Tuesday Re-mix – This is a popular post from last year, updated and resubmitted for your consideration and comments.
With all the recent news from the Sports world about Tiger Woods and the Chris Henry tragedy, and with church and political leaders continuing to behave badly in very public ways, “accountability” seems to be on the forefront of people’s minds. It seems we all believe that accountability, as a concept, is a good thing. All of us are for it, even would insist on it…as long as it applies to someone else. But let somebody suggest that perhaps we ourselves (i.e., you or I) might benefit from a little more accountability in our lives and suddenly it’s a nasty idea, ill-conceived, feels judgmental, and who are they to make such a suggestion anyway? I suppose it is just a matter of perspective.
In my line of work as a church mediator, I talk and teach quite a bit about Christian accountability. It may well be the most common subject I address. Scripture is replete with references to it. As Christians, we really are to be involved in one another’s lives. Think about Nathan/David, Paul/Peter, Paul/Timothy, Peter/Ananias/Saphira, and the list goes on and on. Think about Matthew 18, Galatians 6:1, Philippians 4, I Corinthians 5, James 5, and the list goes on and on and on.
But, interestingly, even though the Bible talks a great deal about the concept of accountability, I haven’t found an English translation yet that actually uses the word “accountability”. In that way, it is much like the word “evangelism”…lots of scriptural support for it, but the word isn’t actually used in scripture.
And so, this leads to my quagmire. Maybe you can help.
What better word can we use to describe the process by which I allow other Christians to ask me hard questions about my life in order to grow me? It should be a word that encompasses unconditional love as the only correct motive for confronting someone. It should include the notion that we simply cannot become the Christian God wants us to become without the help of friends who love us enough to tell us the truth about what they see in us. And there is an element of discipline in it as well. There is the aspect of “iron sharpening iron”. There is the reality that we do not hold one another accountable to a set of rules…rather, we hold each other accountable to a relationship with God. And there is the reality that accountability (or whatever we end up calling it) always works best when we pull it up around ourselves as opposed to imposing it upon an unwilling person.
So, if “accountability” is a word with too much negative connotation, if it doesn’t communicate these ideas well enough, if we’re looking for a word or phrase that is more positive, perhaps more alluring, what might it be? Because when I suggest to church leaders that perhaps they would benefit from letting me come and teach about “accountability”, I get some pretty negative looks back in my direction.
Can you help me out? Got a better word?
3 responses to “Nobody Likes “Accountability””
I sent out this accountability message and my retired pastor replied; Use the Word to describe what you want to talk about. Only the Apostate church changes what is written there.

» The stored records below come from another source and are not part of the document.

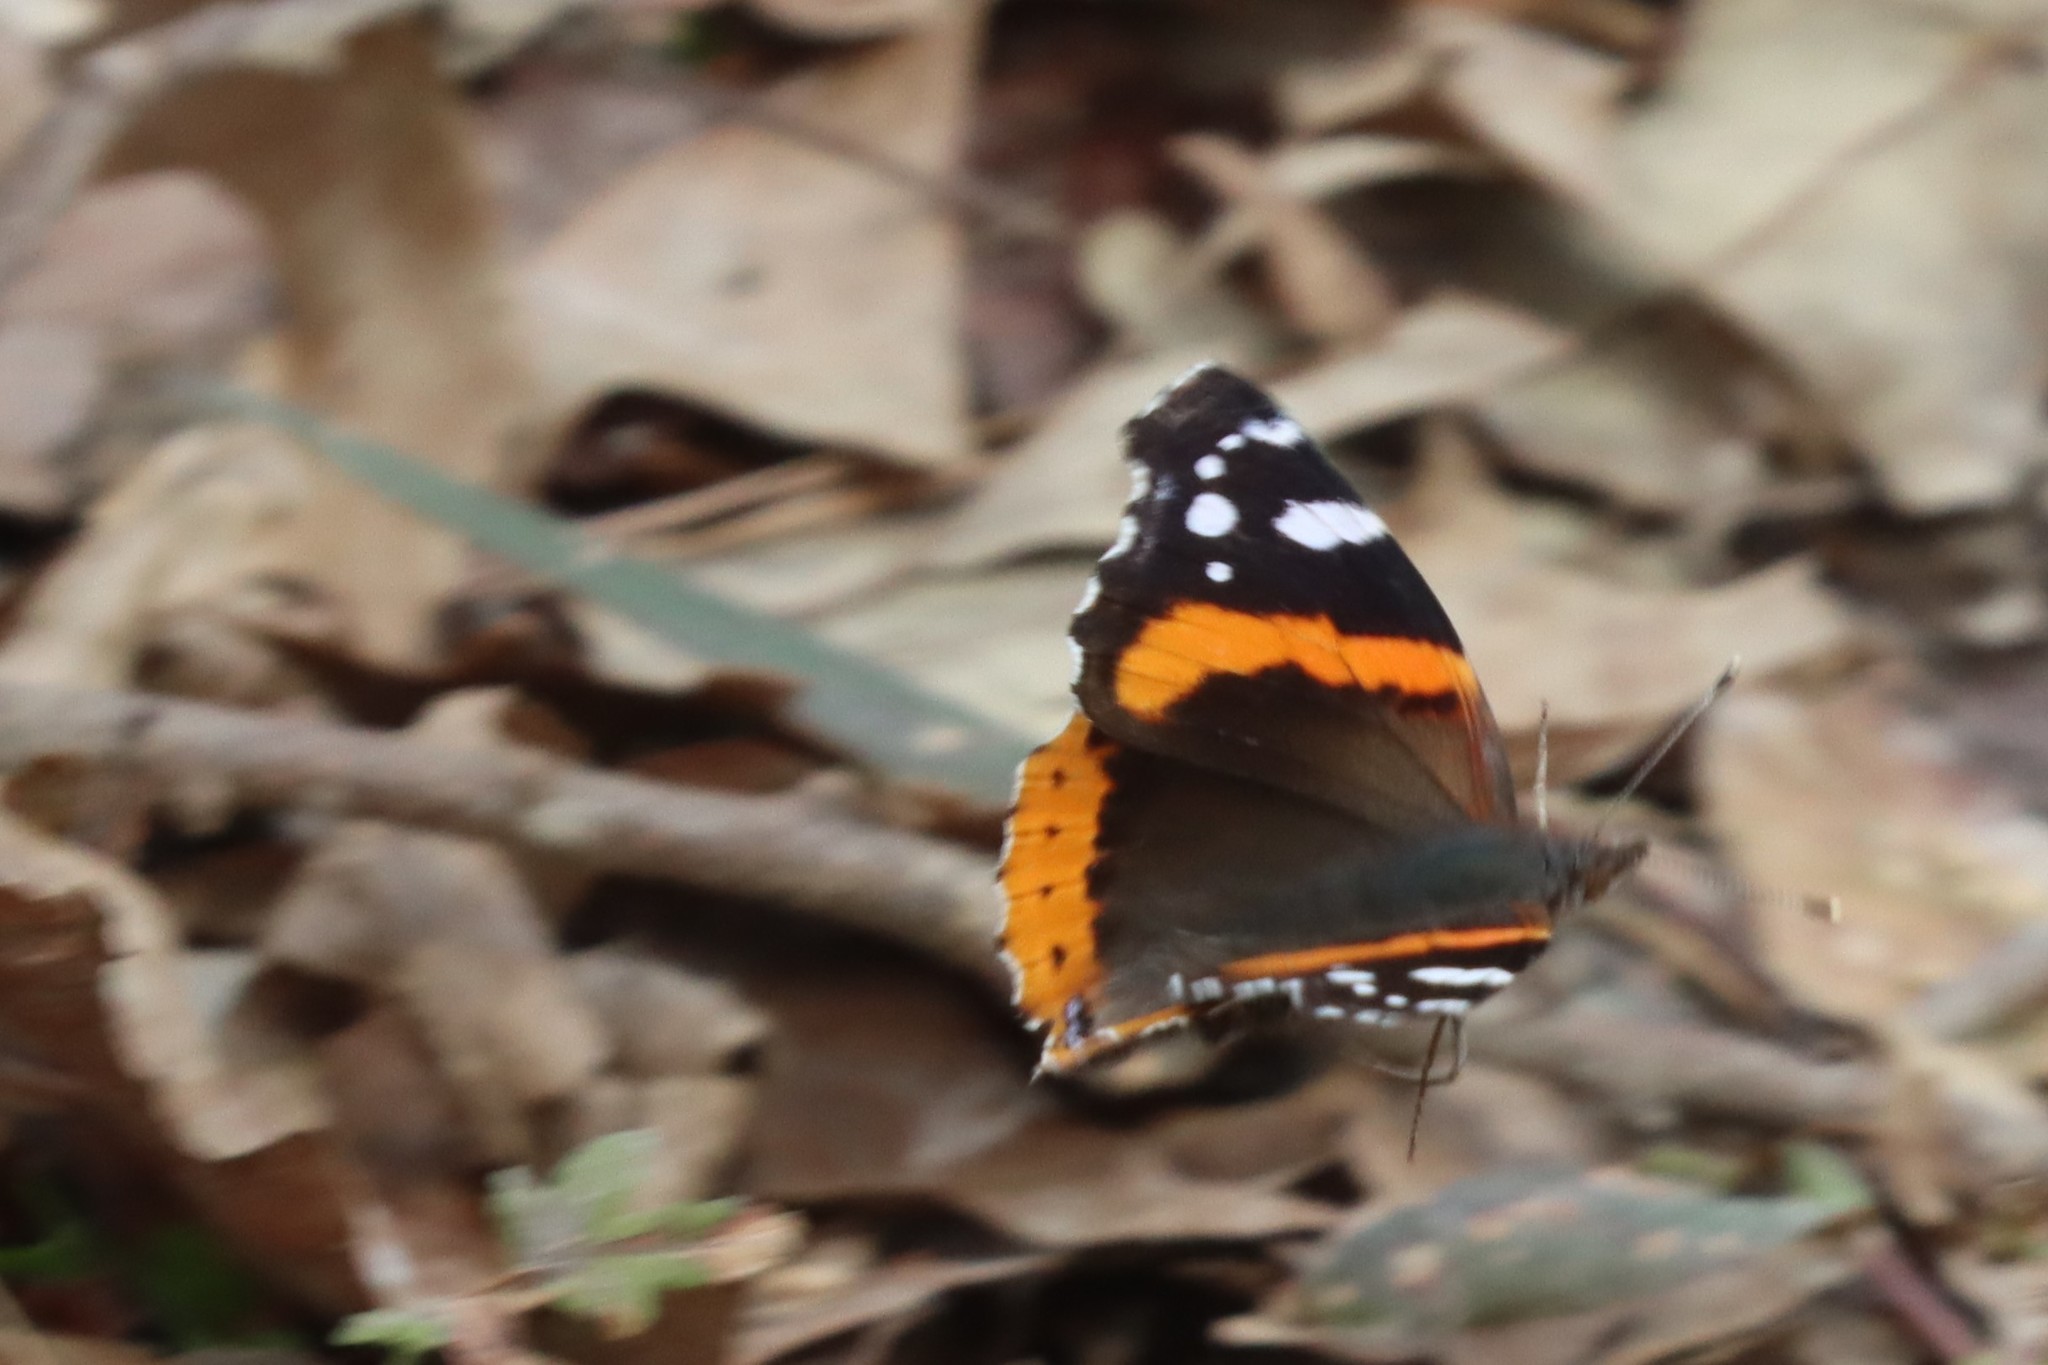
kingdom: Animalia
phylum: Arthropoda
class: Insecta
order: Lepidoptera
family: Nymphalidae
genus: Vanessa
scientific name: Vanessa atalanta
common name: Red admiral
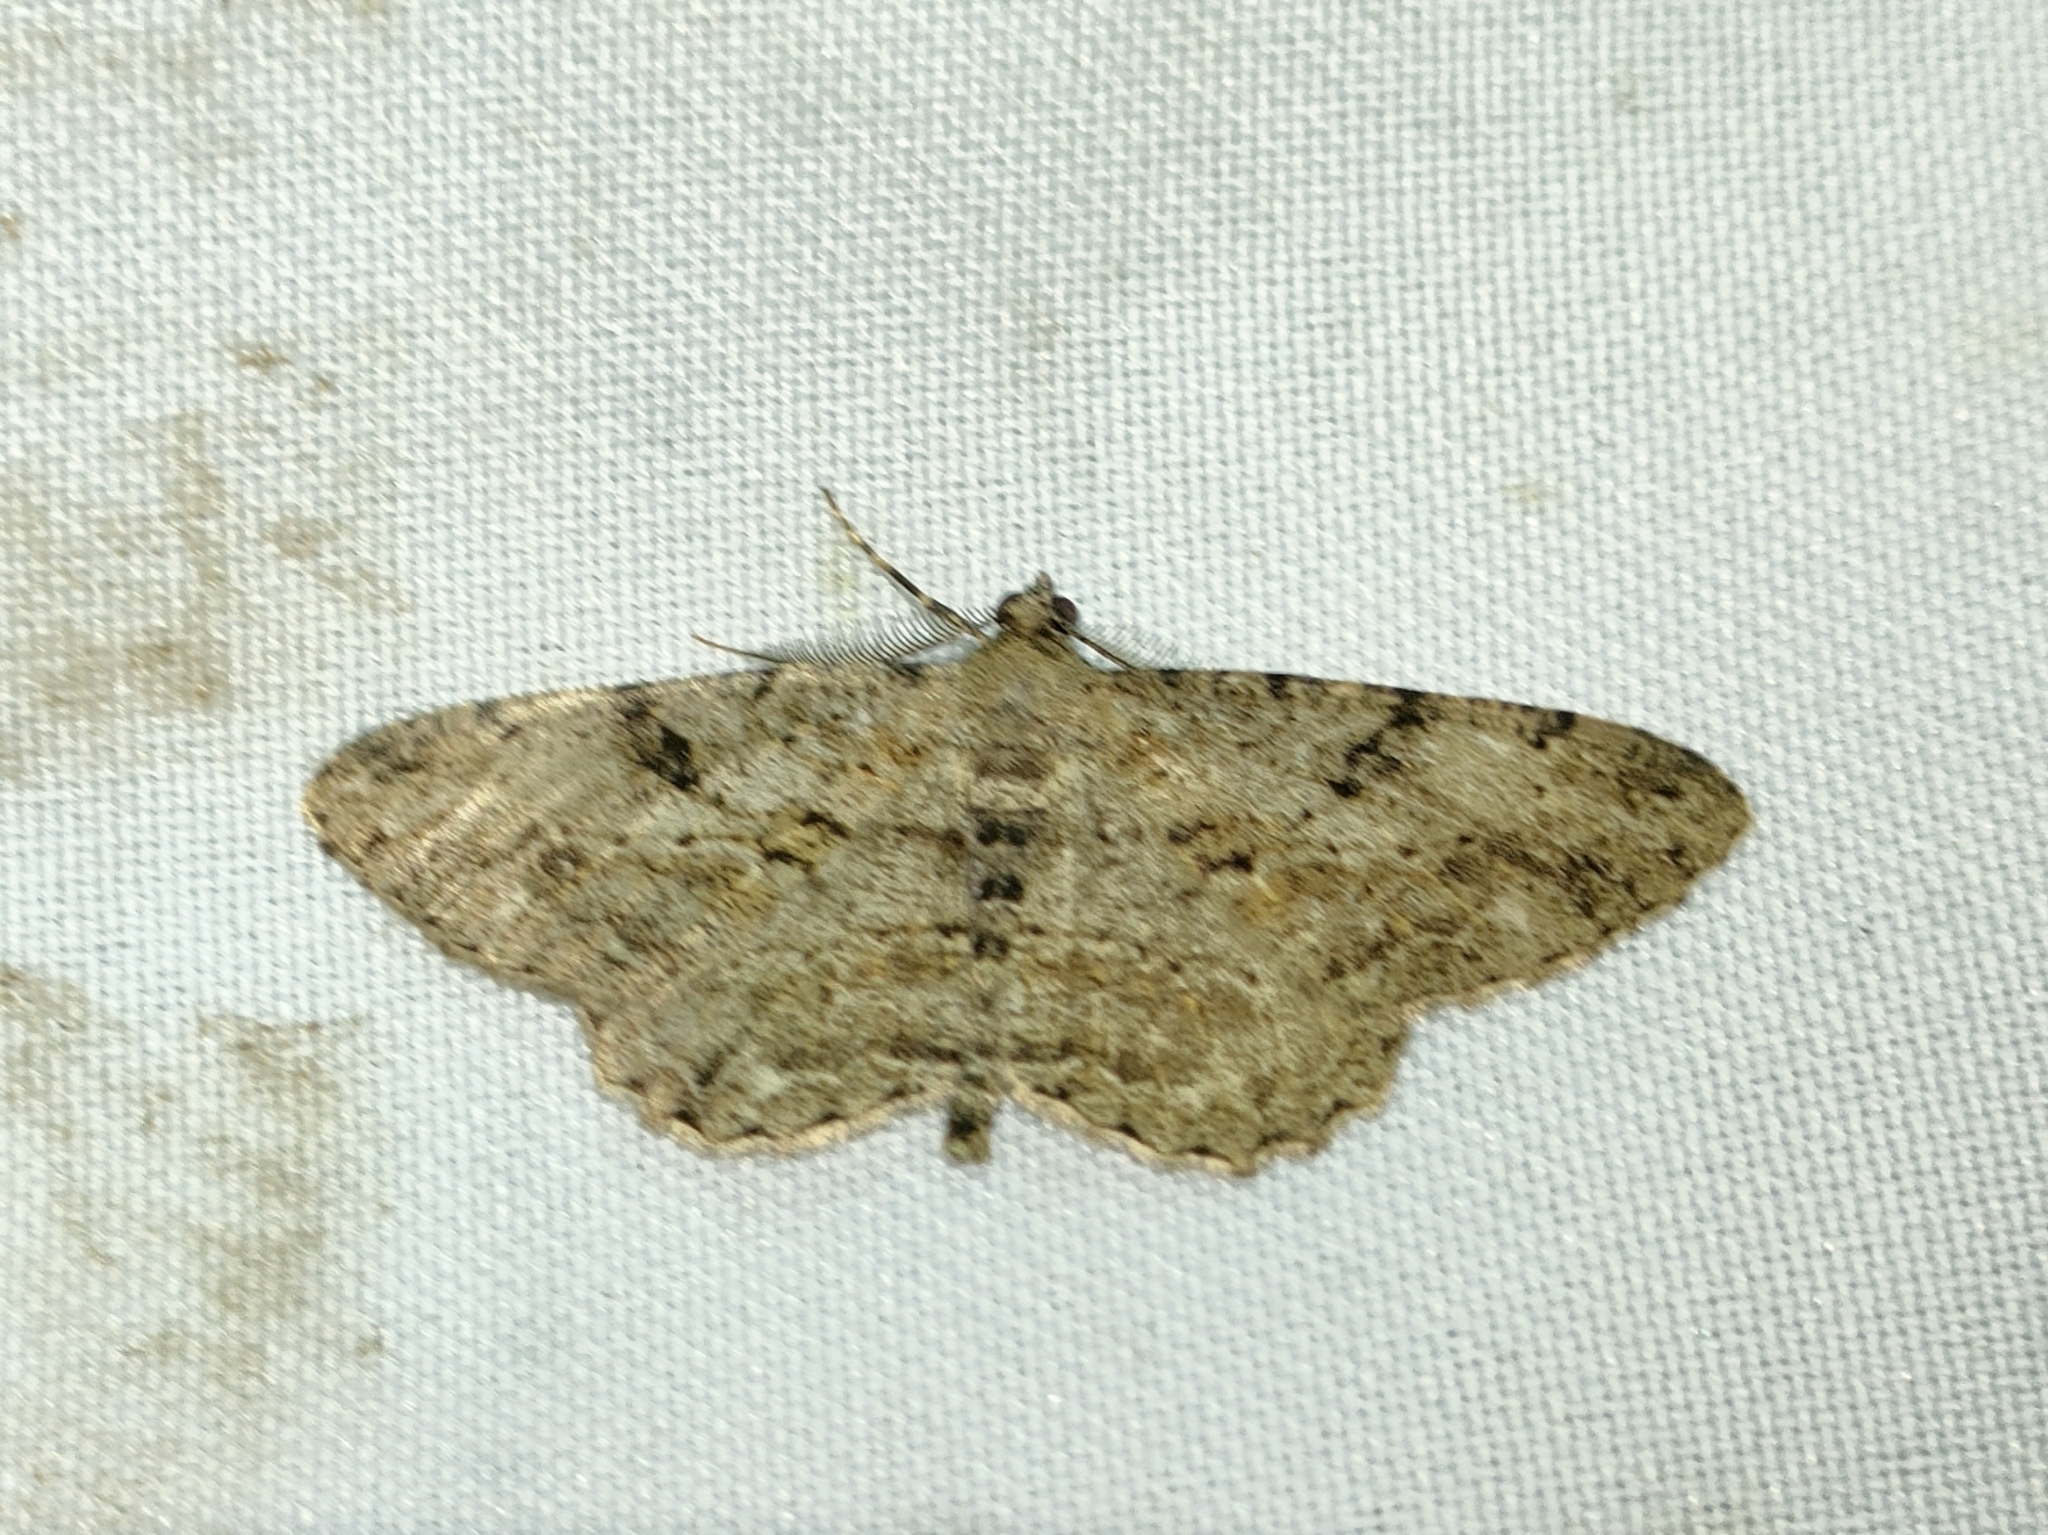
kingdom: Animalia
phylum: Arthropoda
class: Insecta
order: Lepidoptera
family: Geometridae
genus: Peribatodes
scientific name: Peribatodes rhomboidaria
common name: Willow beauty
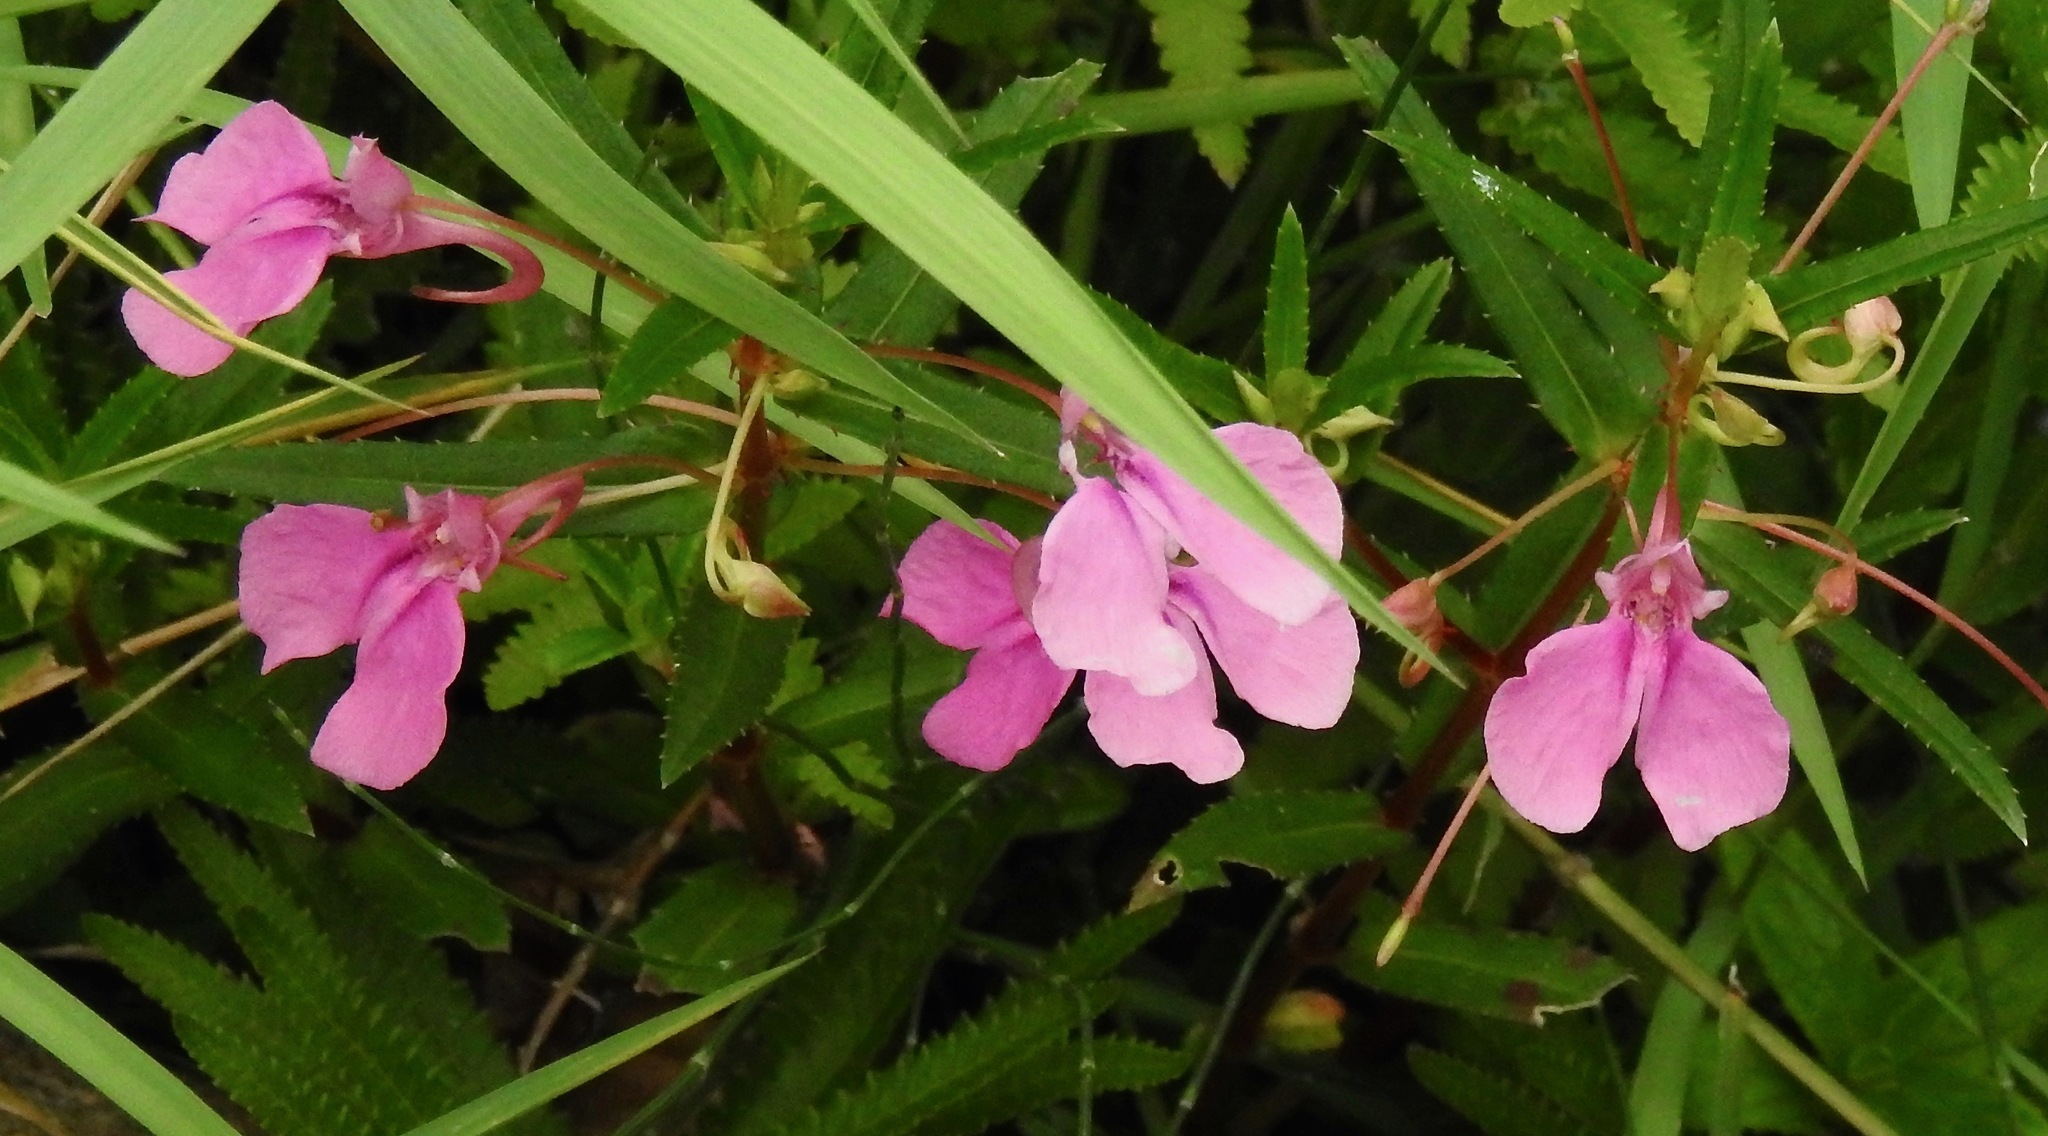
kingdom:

From the Old Testament: Judges 6:13
From the New Testament: Romans 14:10-12
“So then, each of us will give an account of himself to God.”
BTW I love your articles, I wish I could have had you come to my church before I had to leave. I did approach the pastor about a mediator, he declined. I was so tempted to contact you so many times! I miss my church, I miss my pastor, but I couldn’t stay the way things were. May God bless you triplefold for your work of reconciliation! Ramona
Hi, just stumbled across your blog via Twitter. This is a good post for me, as several ex-members of my former group are currently pursuing accountability for the group, since the denominational leadership is still a hierarchy, and still unaccountable for the 15% “tithe” of donations from over 900 congregations, that it still receives.
We have plans for a combined online/snail-mail petition (with hopefully at least one of the major congregations on-board), and to that end, I have been collecting bible verses that I may want to work in, to some or all of the demands for accountability that will be included in it. The two major ones are for my former group to be accredited by ECFA, and to dismiss the current unelected Pastor-General-in-perpetuity, and his unelected, appointed “board”, to be replaced with an elected board of directors. Here are the Bible verses I’ve come up with so far:
2 Cor 8:20 – 21 (recommended by ECFA)
1 Cor 4:2
Heb 13:5 (for the leaders)
Prov 28:27
1 John 2:15
Prov 19:17
Matt 23:37-40
Prov 14:31
Matt 6:24
Phill 4:11-12
Luke 12: 15 (for the members)
Eccl 5:10 (for the leaders)
1 John 3:17
James 1:27
1 Tim. 6:17-19
James 2:14 – 20
Isa. 58:6
Hope that’s enough.
Maybe offering a different angle on accountability may help. Most people shut down when you say “accountability” because they feel like they already know everything on the subject.